» TRECHO:
==*==

O veterano diretor britânico John Eliot Gardiner, aos seus 83 anos, encerrou sua turnê espanhola em Zaragoza à frente de sua nova Constellation Orchestra. O programa, com obras de Arriaga e Mozart, destacou-se pelo refinamento interpretativo, embora a versão de Haydn tenha carecido da energia teatral que o compositor costuma exigir. Para o público local, a noite confirmou que a música clássica continua sendo um lazer cultural acessível e de alto nível.
A Constellation Orchestra: um novo modelo de conjunto camerístico 🎻
O grupo criado por Gardiner aposta em formações reduzidas e uma sonoridade transparente, distante das grandes massas orquestrais. Nesta turnê, os músicos mostraram um controle dinâmico notável, com um fraseado limpo nas cordas e uma articulação precisa nos sopros. No entanto, a interpretação da Sinfonia nº 44 de Haydn evidenciou certa contenção rítmica, sacrificando o caráter dramático em favor de uma elegância comedida que alguns críticos consideraram excessivamente cautelosa.

==*==

» DADOS FORNECIDOS:

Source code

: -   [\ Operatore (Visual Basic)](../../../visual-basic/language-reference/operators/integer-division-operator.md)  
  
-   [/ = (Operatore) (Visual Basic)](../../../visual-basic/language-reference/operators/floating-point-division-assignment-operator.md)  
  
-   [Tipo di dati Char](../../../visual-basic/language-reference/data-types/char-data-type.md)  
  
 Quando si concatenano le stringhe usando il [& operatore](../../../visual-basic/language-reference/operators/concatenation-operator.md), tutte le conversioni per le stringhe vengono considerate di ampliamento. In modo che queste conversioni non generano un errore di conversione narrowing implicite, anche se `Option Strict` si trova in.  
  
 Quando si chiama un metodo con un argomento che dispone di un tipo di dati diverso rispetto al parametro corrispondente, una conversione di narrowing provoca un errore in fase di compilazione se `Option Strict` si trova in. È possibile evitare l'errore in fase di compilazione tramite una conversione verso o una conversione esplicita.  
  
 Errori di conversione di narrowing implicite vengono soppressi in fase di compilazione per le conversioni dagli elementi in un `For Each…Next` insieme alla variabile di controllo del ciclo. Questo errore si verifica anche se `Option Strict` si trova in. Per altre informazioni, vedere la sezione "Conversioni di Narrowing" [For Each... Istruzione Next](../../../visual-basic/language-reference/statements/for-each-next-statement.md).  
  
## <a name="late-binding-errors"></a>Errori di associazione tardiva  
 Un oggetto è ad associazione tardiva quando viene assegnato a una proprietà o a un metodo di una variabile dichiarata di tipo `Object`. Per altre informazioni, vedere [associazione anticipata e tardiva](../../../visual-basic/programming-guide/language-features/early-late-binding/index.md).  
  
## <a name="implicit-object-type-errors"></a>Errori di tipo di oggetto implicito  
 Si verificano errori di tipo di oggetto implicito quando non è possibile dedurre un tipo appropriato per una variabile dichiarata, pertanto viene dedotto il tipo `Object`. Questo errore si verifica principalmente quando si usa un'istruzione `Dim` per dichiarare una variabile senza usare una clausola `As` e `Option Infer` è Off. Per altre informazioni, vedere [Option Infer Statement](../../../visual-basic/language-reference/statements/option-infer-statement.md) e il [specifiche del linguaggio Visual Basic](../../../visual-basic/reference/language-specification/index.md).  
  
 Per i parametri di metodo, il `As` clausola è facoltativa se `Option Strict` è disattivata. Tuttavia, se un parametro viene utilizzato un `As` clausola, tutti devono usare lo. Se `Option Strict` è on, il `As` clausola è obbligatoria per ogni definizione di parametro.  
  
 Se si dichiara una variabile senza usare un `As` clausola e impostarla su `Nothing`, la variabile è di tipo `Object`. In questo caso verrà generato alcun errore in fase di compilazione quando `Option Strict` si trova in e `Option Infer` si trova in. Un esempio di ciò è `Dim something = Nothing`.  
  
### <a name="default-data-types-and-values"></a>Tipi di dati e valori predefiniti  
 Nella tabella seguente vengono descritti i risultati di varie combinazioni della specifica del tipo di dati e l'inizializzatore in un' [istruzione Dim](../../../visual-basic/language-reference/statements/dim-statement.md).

==*==

» TAREFAS A RESOLVER:
1. Repita sem alterações o trecho sobre Gardiner, desde "A Constellation Orchestra: um" até "consideraram excessivamente cautelosa.", incluindo estas últimas palavras.
2. Segundo o trecho sobre Gardiner, em que cidade terminou a turnê espanhola?
3. Dê sequência ao trecho sobre Gardiner a partir da última frase apresentada.

» SUAS RESPOSTAS:
1.
A Constellation Orchestra: um novo modelo de conjunto camerístico 🎻
O grupo criado por Gardiner aposta em formações reduzidas e uma sonoridade transparente, distante das grandes massas orquestrais. Nesta turnê, os músicos mostraram um controle dinâmico notável, com um fraseado limpo nas cordas e uma articulação precisa nos sopros. No entanto, a interpretação da Sinfonia nº 44 de Haydn evidenciou certa contenção rítmica, sacrificando o caráter dramático em favor de uma elegância comedida que alguns críticos consideraram excessivamente cautelosa.

2. Em Zaragoza.

3.
Haydn sem drama: quando a moderação se torna modorra 😴
Ver Gardiner reger Haydn como se estivesse em um velório elegante tem seu charme. Porque, olha, ninguém diz que a música clássica precisa ser uma montanha-russa, mas se o compositor pediu Sturm und Drang e você oferece uma massagem relaxante, algo está errado. Embora, é verdade, para tirar uma soneca cultural de qualidade, a Constellation Orchestra é imbatível. Pelo menos, ninguém saiu do auditório com taquicardia.